■ **Supplied information**

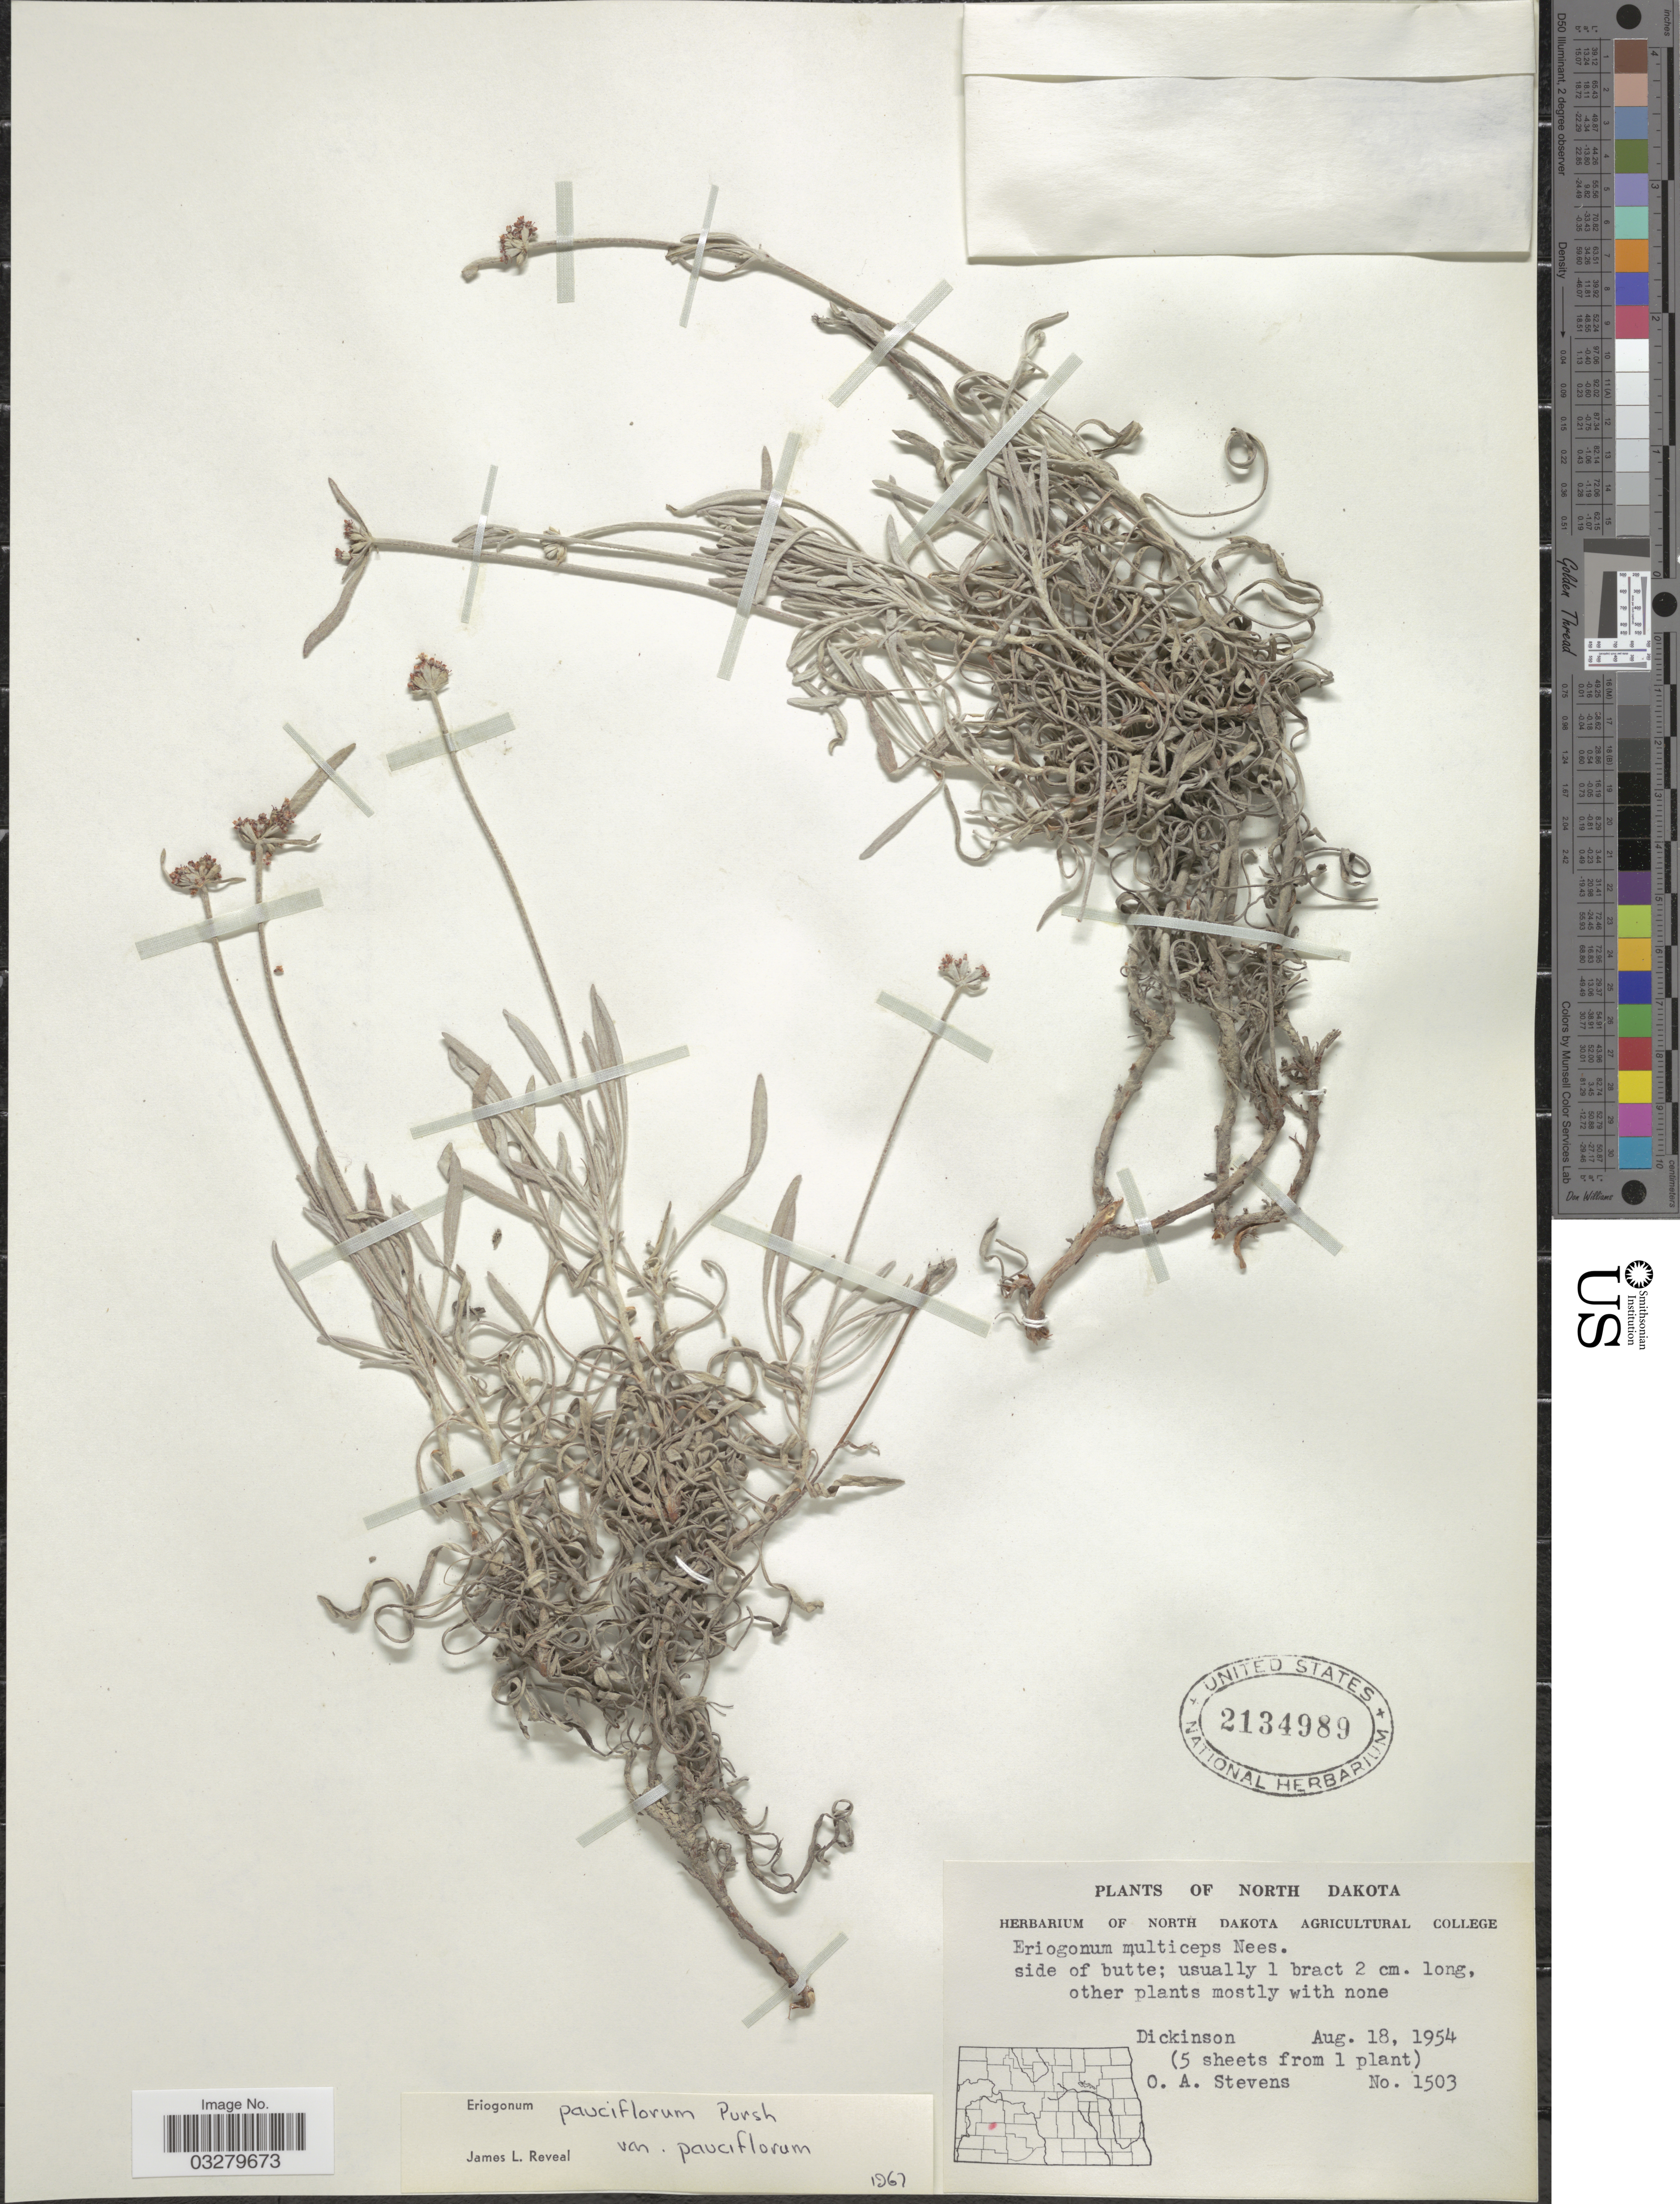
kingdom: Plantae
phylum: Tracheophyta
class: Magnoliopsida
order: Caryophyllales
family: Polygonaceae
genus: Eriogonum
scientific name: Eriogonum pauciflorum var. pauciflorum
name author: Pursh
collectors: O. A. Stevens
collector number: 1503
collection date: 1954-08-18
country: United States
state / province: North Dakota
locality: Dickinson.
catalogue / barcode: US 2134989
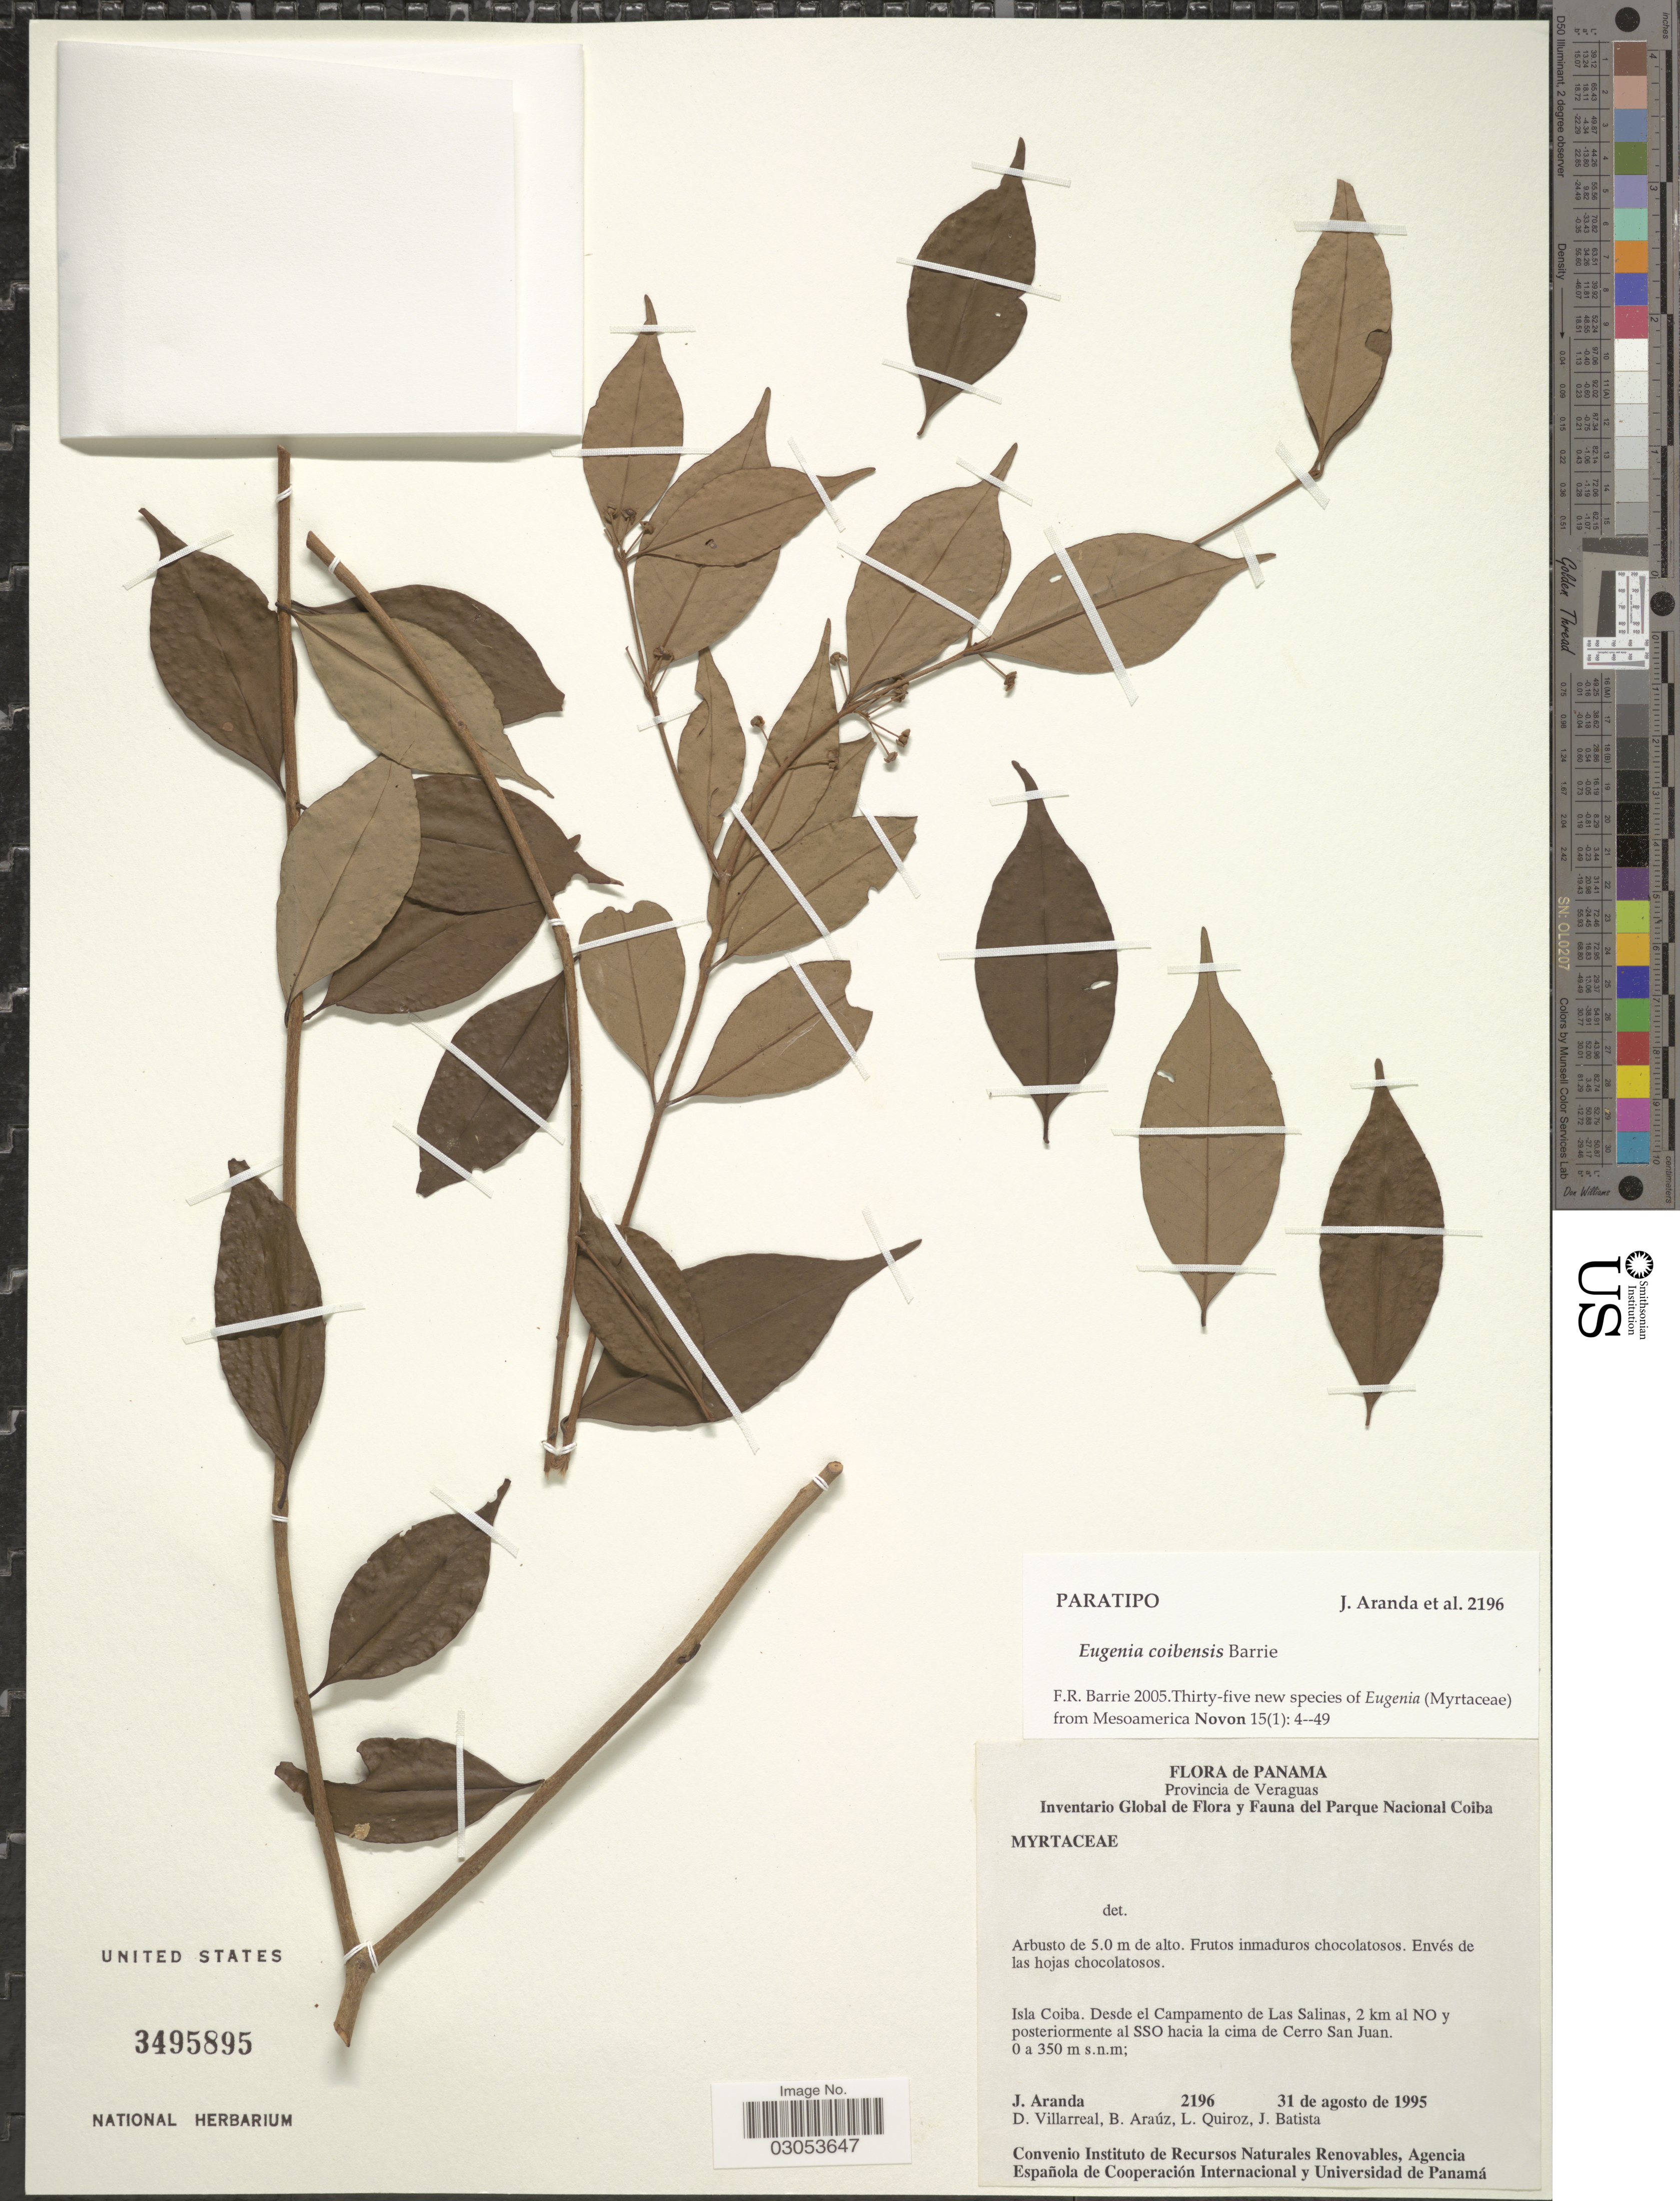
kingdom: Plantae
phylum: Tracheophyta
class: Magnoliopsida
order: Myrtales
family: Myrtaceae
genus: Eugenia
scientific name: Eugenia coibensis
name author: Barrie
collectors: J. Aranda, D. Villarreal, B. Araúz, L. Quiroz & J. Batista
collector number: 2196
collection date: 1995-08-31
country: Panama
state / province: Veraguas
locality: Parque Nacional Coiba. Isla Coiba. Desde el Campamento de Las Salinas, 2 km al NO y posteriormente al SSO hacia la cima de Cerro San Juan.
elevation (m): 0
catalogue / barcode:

■ **Stated task**
Reproduce verbatim every line of the rows above, leaving out the pictures.

■ **Expected answer**
kingdom: Plantae
phylum: Tracheophyta
class: Magnoliopsida
order: Caryophyllales
family: Polygonaceae
genus: Eriogonum
scientific name: Eriogonum pauciflorum var. pauciflorum
name author: Pursh
collectors: O. A. Stevens
collector number: 1503
collection date: 1954-08-18
country: United States
state / province: North Dakota
locality: Dickinson.
catalogue / barcode: US 2134989
kingdom: Plantae
phylum: Tracheophyta
class: Magnoliopsida
order: Myrtales
family: Myrtaceae
genus: Eugenia
scientific name: Eugenia coibensis
name author: Barrie
collectors: J. Aranda, D. Villarreal, B. Araúz, L. Quiroz & J. Batista
collector number: 2196
collection date: 1995-08-31
country: Panama
state / province: Veraguas
locality: Parque Nacional Coiba. Isla Coiba. Desde el Campamento de Las Salinas, 2 km al NO y posteriormente al SSO hacia la cima de Cerro San Juan.
elevation (m): 0
catalogue / barcode:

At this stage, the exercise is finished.